━━━ Data

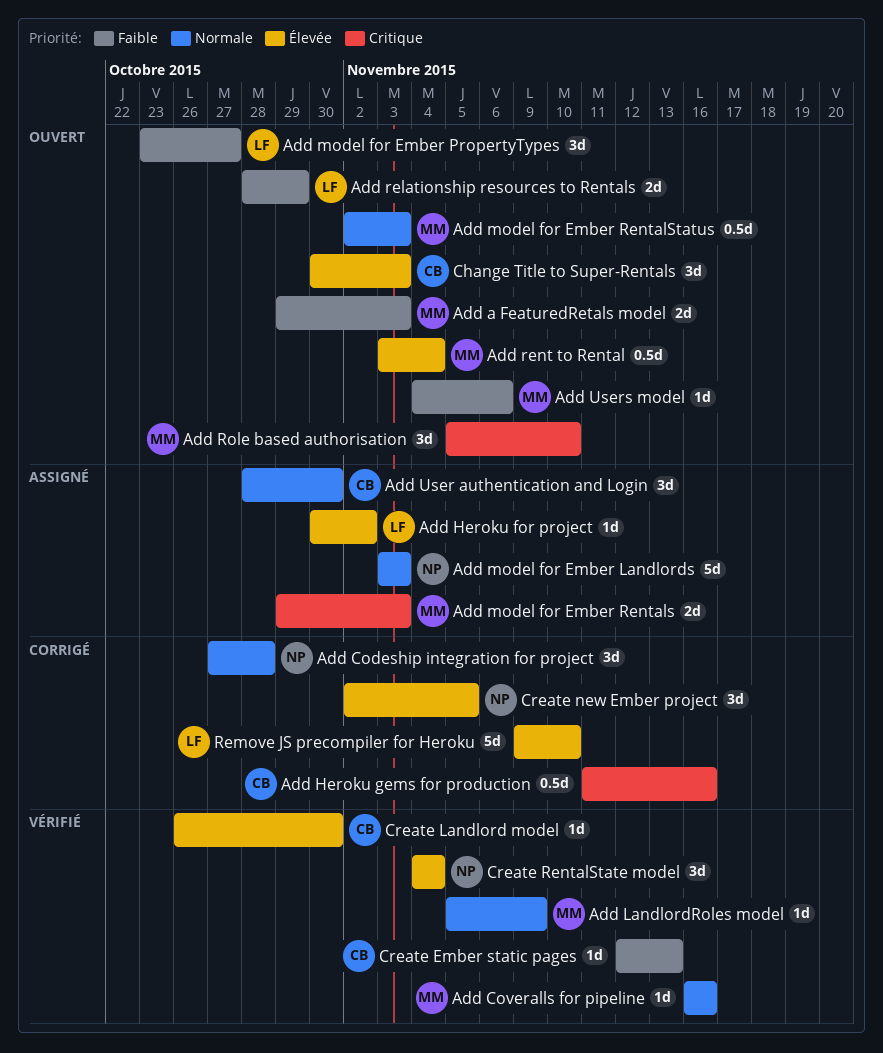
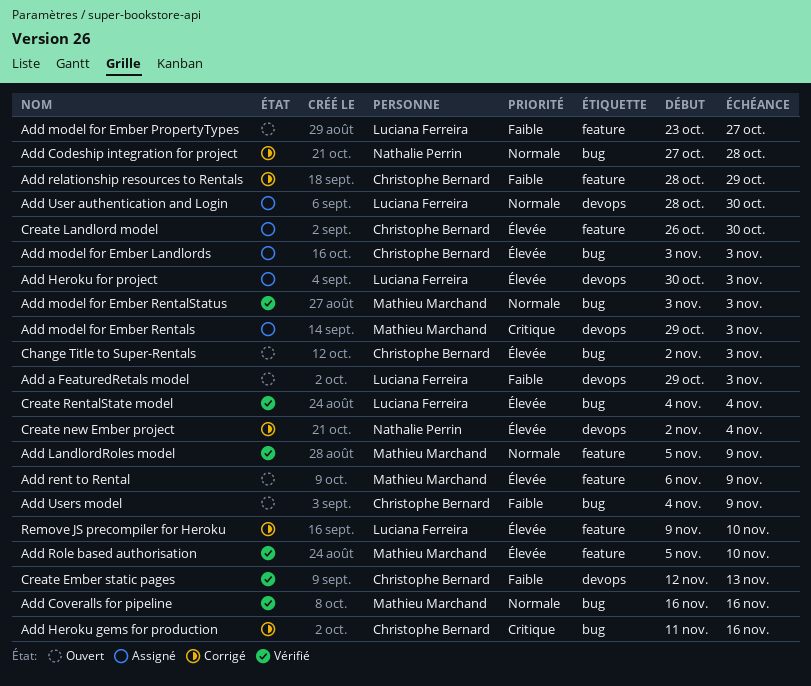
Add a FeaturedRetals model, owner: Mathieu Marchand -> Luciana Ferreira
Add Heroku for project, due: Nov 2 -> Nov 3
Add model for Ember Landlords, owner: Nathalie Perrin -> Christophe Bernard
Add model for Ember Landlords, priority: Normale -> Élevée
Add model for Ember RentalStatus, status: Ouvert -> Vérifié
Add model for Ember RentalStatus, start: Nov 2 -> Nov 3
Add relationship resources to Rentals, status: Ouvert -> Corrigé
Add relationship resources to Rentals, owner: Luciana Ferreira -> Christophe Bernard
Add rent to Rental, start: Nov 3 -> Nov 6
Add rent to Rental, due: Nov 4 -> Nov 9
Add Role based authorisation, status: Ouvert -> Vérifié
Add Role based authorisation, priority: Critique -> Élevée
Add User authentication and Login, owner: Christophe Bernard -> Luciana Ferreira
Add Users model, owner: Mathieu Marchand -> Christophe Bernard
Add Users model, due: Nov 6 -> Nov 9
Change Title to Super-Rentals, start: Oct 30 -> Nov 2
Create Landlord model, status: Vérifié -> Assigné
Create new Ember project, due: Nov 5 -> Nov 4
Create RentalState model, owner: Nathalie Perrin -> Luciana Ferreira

━━━━━━
━━━ Data

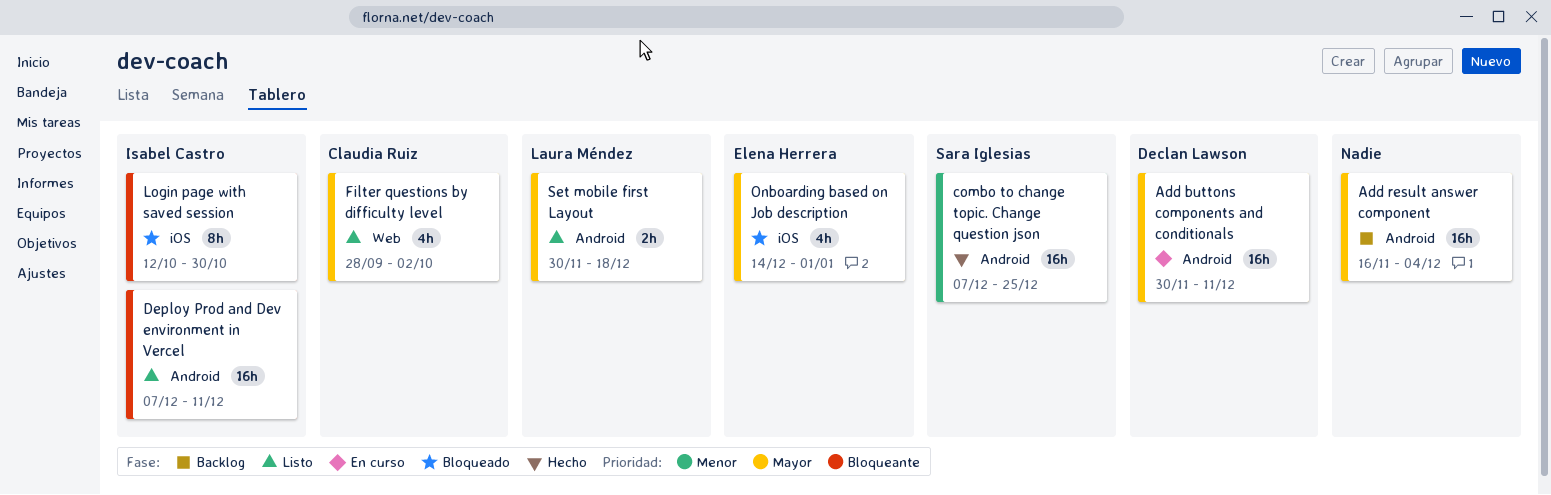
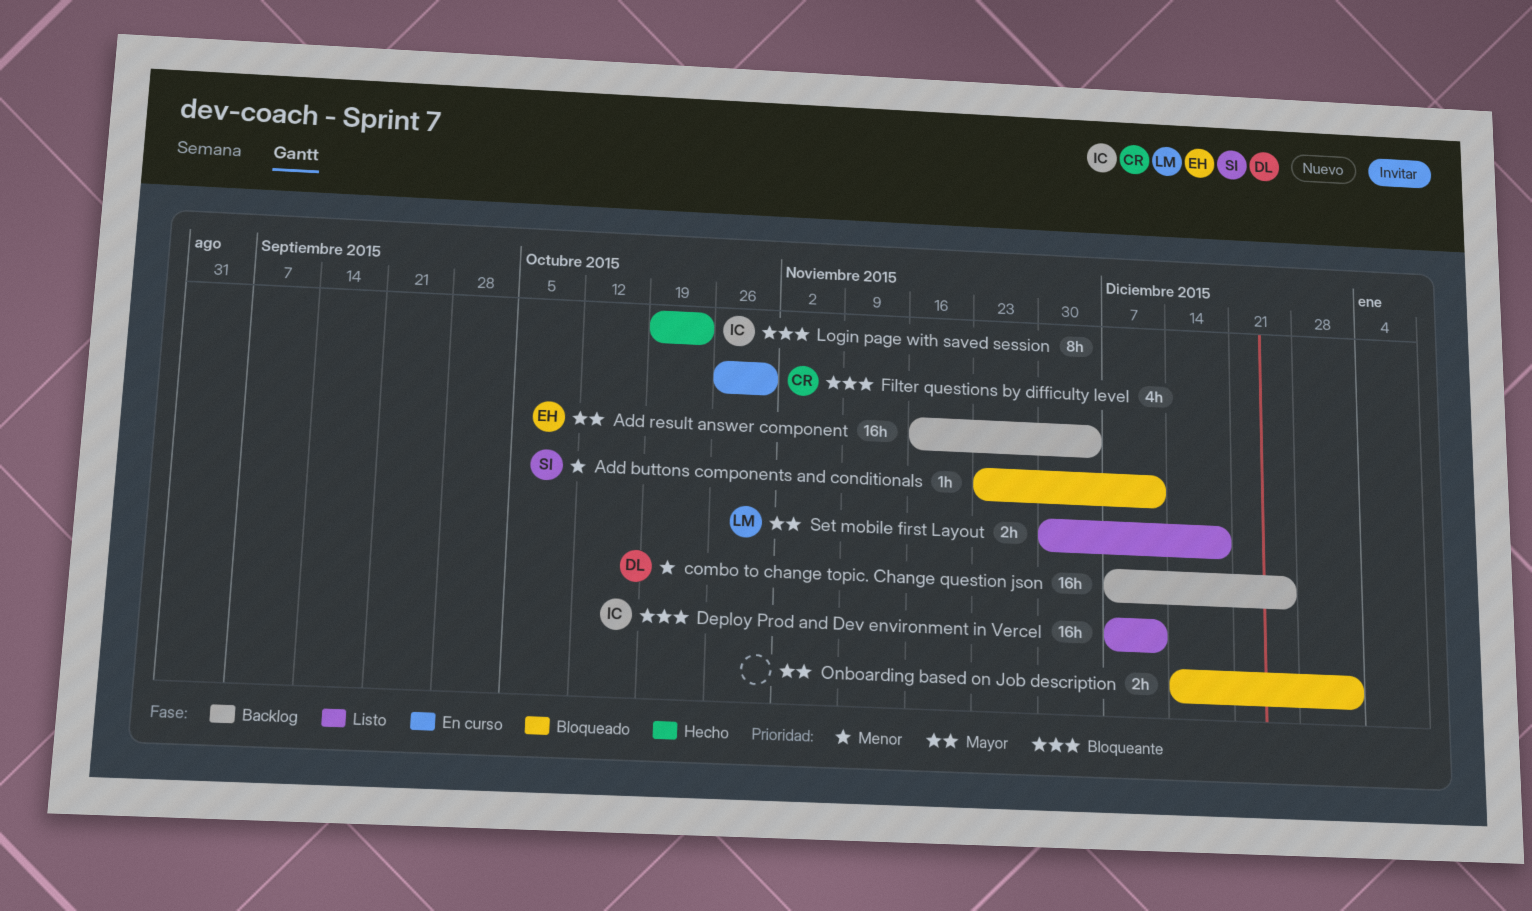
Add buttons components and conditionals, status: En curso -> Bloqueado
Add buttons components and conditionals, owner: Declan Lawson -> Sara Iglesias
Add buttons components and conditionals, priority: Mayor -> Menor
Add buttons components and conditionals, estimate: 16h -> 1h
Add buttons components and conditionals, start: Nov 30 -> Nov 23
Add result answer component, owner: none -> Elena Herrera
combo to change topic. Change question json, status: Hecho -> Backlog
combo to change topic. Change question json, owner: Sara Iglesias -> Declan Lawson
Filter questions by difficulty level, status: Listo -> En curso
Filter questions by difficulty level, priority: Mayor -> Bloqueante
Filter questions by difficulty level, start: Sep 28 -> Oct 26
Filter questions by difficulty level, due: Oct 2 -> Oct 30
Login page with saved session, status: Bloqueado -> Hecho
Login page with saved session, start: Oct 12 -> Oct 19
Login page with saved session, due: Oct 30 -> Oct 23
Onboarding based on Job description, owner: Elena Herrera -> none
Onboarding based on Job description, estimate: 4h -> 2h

━━━━━━

## Work to complete
In the entries above, find the line with "Create new Ember project, due: Nov 5 -> Nov 4" and the line with "Create RentalState model, owner: Nathalie", then set down exactly those two and every line between them, nothing else.

## Result of this task
Create new Ember project, due: Nov 5 -> Nov 4
Create RentalState model, owner: Nathalie Perrin -> Luciana Ferreira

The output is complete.